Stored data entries
○ ○ ○ ○ ○
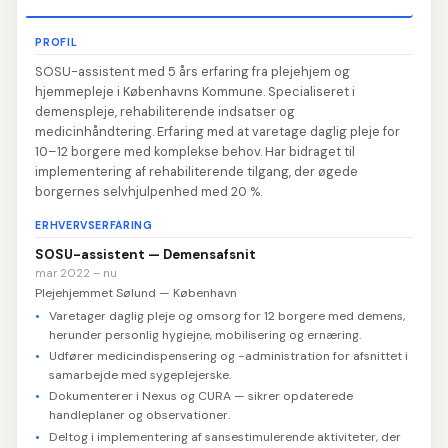
PROFIL
SOSU-assistent med 5 års erfaring fra plejehjem og
hjemmepleje i Københavns Kommune. Specialiseret i
demenspleje, rehabiliterende indsatser og
medicinhåndtering. Erfaring med at varetage daglig pleje for
10–12 borgere med komplekse behov. Har bidraget til
implementering af rehabiliterende tilgang, der øgede
borgernes selvhjulpenhed med 20 %.
ERHVERVSERFARING
SOSU-assistent — Demensafsnit
mar 2022 – nu
Plejehjemmet Sølund — København
Varetager daglig pleje og omsorg for 12 borgere med demens,
herunder personlig hygiejne, mobilisering og ernæring.
Udfører medicindispensering og -administration for afsnittet i
samarbejde med sygeplejerske.
Dokumenterer i Nexus og CURA — sikrer opdaterede
handleplaner og observationer.
Deltog i implementering af sansestimulerende aktiviteter, der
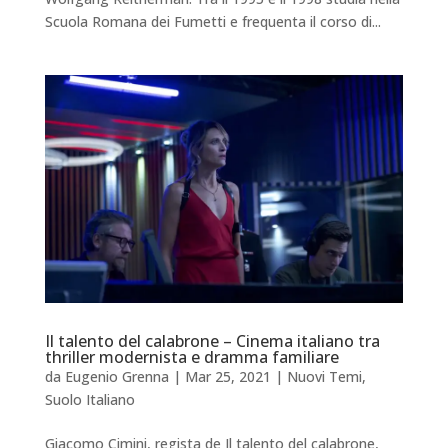
Scuola Romana dei Fumetti e frequenta il corso di...
Il talento del calabrone – Cinema italiano tra
thriller modernista e dramma familiare
da
Eugenio Grenna
|
Mar 25, 2021
|
Nuovi Temi
,
Suolo Italiano
Giacomo Cimini, regista de Il talento del calabrone,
○ ○ ○ ○ ○
WHAT THE TASK REQUIRES: From the records above, copy out the line with "Plejehjemmet Sølund — København", the line with "handleplaner og observationer.", and every line between them, word for word.

ANSWER TO THE PROBLEM:
Plejehjemmet Sølund — København
Varetager daglig pleje og omsorg for 12 borgere med demens,
herunder personlig hygiejne, mobilisering og ernæring.
Udfører medicindispensering og -administration for afsnittet i
samarbejde med sygeplejerske.
Dokumenterer i Nexus og CURA — sikrer opdaterede
handleplaner og observationer.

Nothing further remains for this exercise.